WORK INSTRUCTIONS
Reproduce the records below word for word, leaving out the pictures.

RECORDS FOR THE TASK
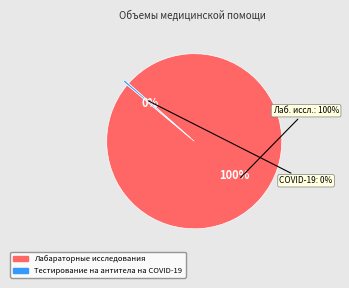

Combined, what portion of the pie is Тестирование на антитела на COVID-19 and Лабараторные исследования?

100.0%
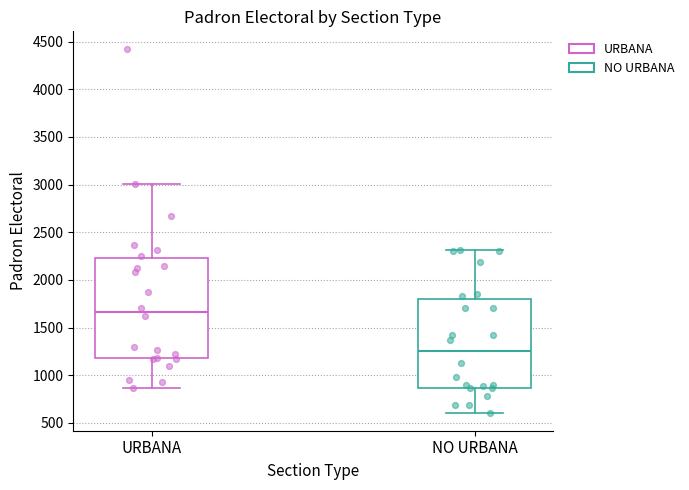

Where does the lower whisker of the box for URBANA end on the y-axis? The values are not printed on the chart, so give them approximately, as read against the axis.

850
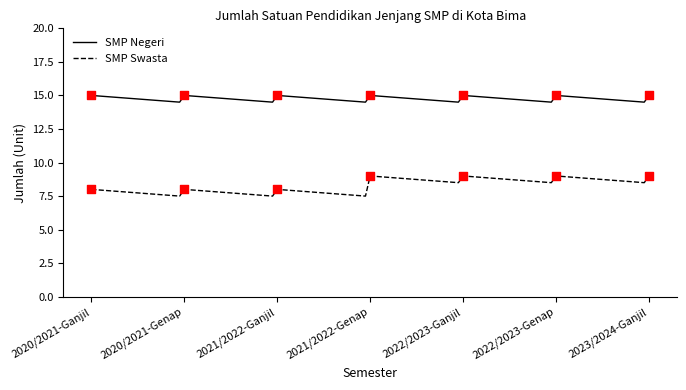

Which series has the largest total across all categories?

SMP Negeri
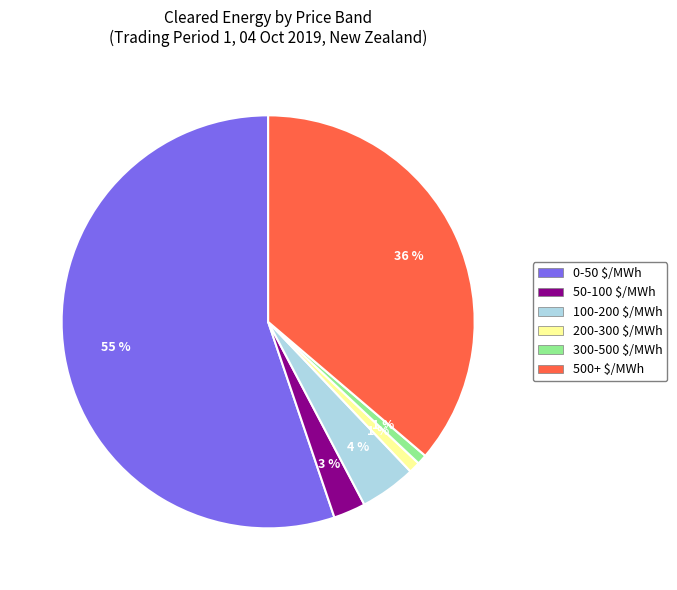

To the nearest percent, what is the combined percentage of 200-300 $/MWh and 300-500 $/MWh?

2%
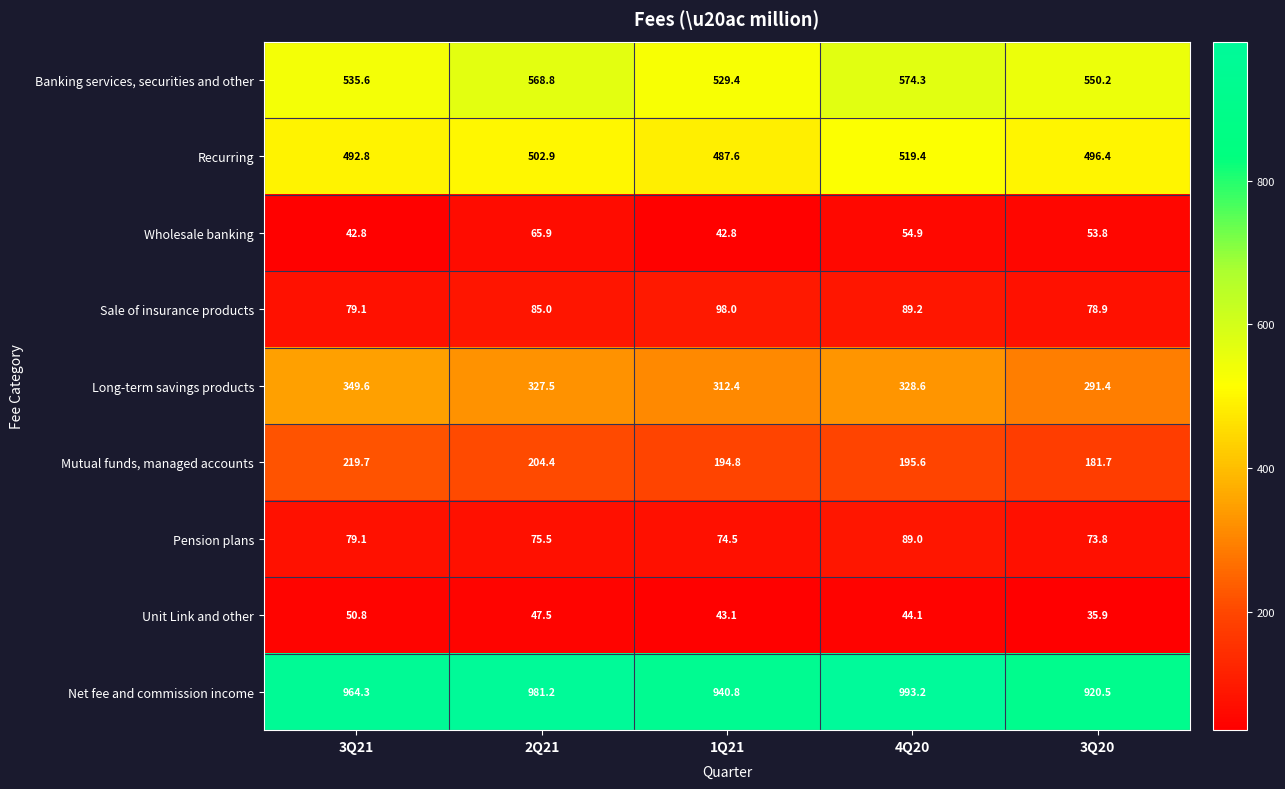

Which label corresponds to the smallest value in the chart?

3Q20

OUTPUT FOR THIS EXERCISE
Combined, what portion of the pie is Тестирование на антитела на COVID-19 and Лабараторные исследования?

100.0%

Where does the lower whisker of the box for URBANA end on the y-axis? The values are not printed on the chart, so give them approximately, as read against the axis.

850

Which series has the largest total across all categories?

SMP Negeri

To the nearest percent, what is the combined percentage of 200-300 $/MWh and 300-500 $/MWh?

2%

Which label corresponds to the smallest value in the chart?

3Q20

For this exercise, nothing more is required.